▸ **AIM OF THE EXERCISE**
Reproduce every line of the items below verbatim, leaving out the pictures.

▸ **RECORDS SHOWN**
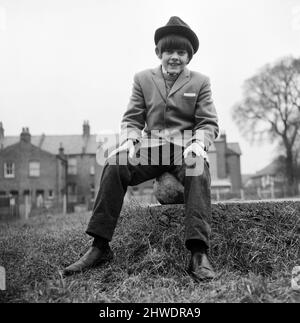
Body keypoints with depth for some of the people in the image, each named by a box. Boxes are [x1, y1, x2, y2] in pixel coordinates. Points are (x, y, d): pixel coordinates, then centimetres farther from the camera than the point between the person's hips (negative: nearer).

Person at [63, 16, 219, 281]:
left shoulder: (200, 82, 13)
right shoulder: (143, 79, 17)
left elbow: (209, 123, 6)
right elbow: (132, 118, 12)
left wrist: (198, 143, -17)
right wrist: (129, 139, -11)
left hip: (186, 147, -1)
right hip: (151, 146, 2)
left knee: (199, 170, -37)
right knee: (115, 165, -28)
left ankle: (199, 254, -41)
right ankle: (100, 247, -23)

▸ **OUTPUT OF THE TASK**
Body keypoints with depth for some of the people in the image, each named by a box. Boxes are [x1, y1, x2, y2] in pixel coordinates. Points are (x, y, d): pixel coordinates, then centimetres farther from the camera than the point between the person's hips (negative: nearer).

Person at [63, 16, 219, 281]:
left shoulder: (200, 82, 13)
right shoulder: (143, 79, 17)
left elbow: (209, 123, 6)
right elbow: (132, 118, 12)
left wrist: (198, 143, -17)
right wrist: (129, 139, -11)
left hip: (186, 147, -1)
right hip: (151, 146, 2)
left knee: (199, 170, -37)
right knee: (115, 165, -28)
left ankle: (199, 254, -41)
right ankle: (100, 247, -23)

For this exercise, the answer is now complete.